Challenges and Solutions in Selecting Optimal Lossless Data Compression Algorithms
Md. Atiqur Rahman, MM Fazle Rabbi
TL;DR
This work tackles the problem of selecting lossless data compression algorithms when multiple performance metrics matter. It introduces a mathematical framework that combines compression ratio $r$, encoding time $e$, and decoding time $d$ into a unified score $p$ via normalized averages $a_{(x,j)}$, normalized scores $c_{(x,j)}$, and balancing constants $k_r$, $k_e$, and $k_d$, culminating in the grand total performance $g_j^{r,e,d}$. The approach also provides an algorithm to identify the optimal compressor under any two- or three-metric combination. Empirical results on image and text datasets show that while learning-based codecs often achieve higher $r$, classical codecs can be superior when speed is prioritized, and the framework reliably guides algorithm selection across diverse priority settings. Overall, the framework offers a robust, adaptable decision-support tool that bridges theoretical multi-criteria optimization with practical compression selection.
Abstract
The rapid growth of digital data has heightened the demand for efficient lossless compression methods.
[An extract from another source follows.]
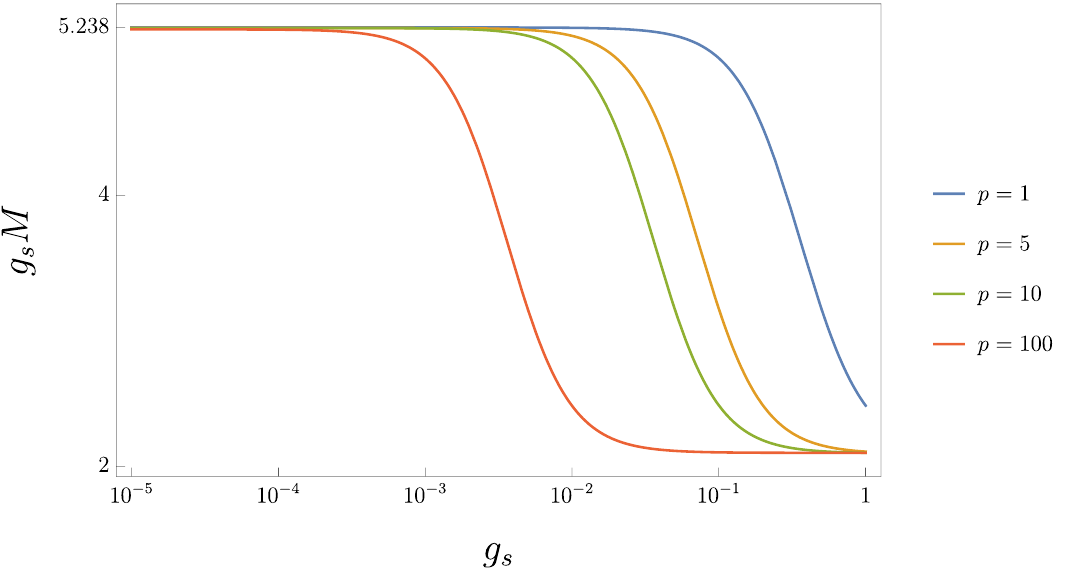
Figure 7. A plot of g s M over g s for different values of p . The region above the curves is where V tot has a positive maximum. For g s (cid:28) 1 and g s (cid:29) 1 the curves asymptote again towards g s M → 5 . 238 and g s M → 2 . 086 , respectively. Note that when p/M > 0 . 08 this maximum is not in a controlled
However, existing algorithms exhibit trade-offs: some achieve high compression ratios, others excel in encoding or decoding speed, and none consistently perform best across all dimensions. This mismatch complicates algorithm selection for applications where multiple performance metrics are simultaneously critical, such as medical imaging, which requires both compact storage and fast retrieval. To address this challenge, we present a mathematical framework that integrates compression ratio, encoding time, and decoding time into a unified performance score. The model normalizes and balances these metrics through a principled weighting scheme, enabling objective and fair comparisons among diverse algorithms. Extensive experiments on image and text datasets validate the approach, showing that it reliably identifies the most suitable compressor for different priority settings. Results also reveal that while modern learning-based codecs often provide superior compression ratios, classical algorithms remain advantageous when speed is paramount. The proposed framework offers a robust and adaptable decision-support tool for selecting optimal lossless data compression techniques, bridging theoretical measures with practical application needs.